Opening night brought us pieces from the 1980s, the 1970s and the turn of the millennium, in that order. First up, on the necessarily simple, scaffold-like set that serves all six plays, was Nicer than Orange Squash, Alice Nutter’s piece about Lorraine, a young, working-class woman who joins a squat in Leeds in the Eighties.

Lorraine (played engagingly by Isobel Coward) is infatuated by her new boyfriend “Gaz”, a seemingly charismatic squatter who expounds a dazzling array of political causes, from feminism to sabotaging fox hunts. The story that ensues involves Lorraine’s painful, but inevitable, discovery that her fellow squatters are drop-out children of rich parents with no more respect for her than Marie Antoinette had for the breadless masses.

Isobel Coward in Alice Nutter's Nicer than Orange Squash - Sharron Wallace
Isobel Coward in Alice Nutter's Nicer than Orange Squash - Sharron Wallace

Nutter does a reliable line in squat comedy (obligatory veganism, pooled dole money), but 1980s sitcom The Young Ones this is not.
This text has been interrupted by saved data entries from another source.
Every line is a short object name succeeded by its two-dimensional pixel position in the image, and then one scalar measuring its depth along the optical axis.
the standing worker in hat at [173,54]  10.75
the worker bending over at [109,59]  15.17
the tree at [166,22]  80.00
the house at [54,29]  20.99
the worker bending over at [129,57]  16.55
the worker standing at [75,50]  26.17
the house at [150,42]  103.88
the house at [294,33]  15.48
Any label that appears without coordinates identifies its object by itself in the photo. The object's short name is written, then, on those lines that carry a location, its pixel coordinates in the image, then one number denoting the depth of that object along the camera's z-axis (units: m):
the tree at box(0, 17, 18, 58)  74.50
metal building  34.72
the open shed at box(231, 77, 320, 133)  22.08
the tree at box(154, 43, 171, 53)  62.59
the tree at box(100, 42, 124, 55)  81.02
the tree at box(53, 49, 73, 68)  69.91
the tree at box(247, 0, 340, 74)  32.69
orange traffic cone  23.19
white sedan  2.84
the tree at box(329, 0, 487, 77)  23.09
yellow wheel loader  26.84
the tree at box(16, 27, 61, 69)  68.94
Like many a theatrical monologue, the piece seems rather static, as if it were a reading of a prose fiction.

In certain moments, Evie Manning’s production breaks through the fourth wall, very demonstratively drawing attention to itself as a work of theatre. This is, presumably, intended to lend the piece some dynamism. However, these interventions are so obvious that they only serve to underline this one-woman show's general lack of lustre.

There is, by contrast, little lacking in The Bodyguard, Simon Armitage’s playlet set in 1979. The recent election of the Thatcher government is but a backdrop for Wilf, a teenage boy from West Yorkshire, whose life is dominated by the ongoing crimes of Peter Sutcliffe, the so-called “Yorkshire Ripper”.
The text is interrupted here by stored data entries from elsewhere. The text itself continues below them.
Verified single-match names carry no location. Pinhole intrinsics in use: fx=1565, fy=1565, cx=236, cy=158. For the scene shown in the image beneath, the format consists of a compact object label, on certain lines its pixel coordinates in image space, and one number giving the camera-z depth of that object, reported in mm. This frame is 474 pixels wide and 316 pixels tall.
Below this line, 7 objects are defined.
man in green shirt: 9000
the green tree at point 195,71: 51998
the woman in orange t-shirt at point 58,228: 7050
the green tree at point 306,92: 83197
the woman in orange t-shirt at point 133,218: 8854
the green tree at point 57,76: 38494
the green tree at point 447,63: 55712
Thanks to the laziness of his largely sedentary father, Wilf has joined the legions of Yorkshire men and boys who have become de facto bodyguards to female relatives. With his sister seemingly confined to her bedroom, the teenager escorts his mother home from the bus stop.

In channelling this story through a teenage boy, Armitage has hit upon a fascinating angle on this horrifying episode in modern British history. Young Connor Elliott brings a fabulous combination of disturbed innocence, solid decency and effortless Yorkshire humour to his character. He is matter-of-fact in acknowledging that his reading of the tabloids, with their lurid descriptions of Sutcliffe’s heinous methods, probably hasn’t done him any good.

Tightly directed by James Brining, this is deceptively simple writing, with a genuinely powerful undertow.

Opening night closed with Leanna Benjamin’s The Unknown. Sophia (played with great emotional commitment by Nicole Botha) is a young woman who looks at the coming new millennium celebrations with the same desire to “party like it’s 1999” as her peers.

However, living with a degenerative illness which has, on this evening, immobilised her, Sophia’s hedonism is cruelly curtailed. Instead she is left to reflect on the insufficient support systems and social isolation that blight her life.

Directed by Amanda Huxtable, the piece is both undeniably moving and questioning of our present system of social care.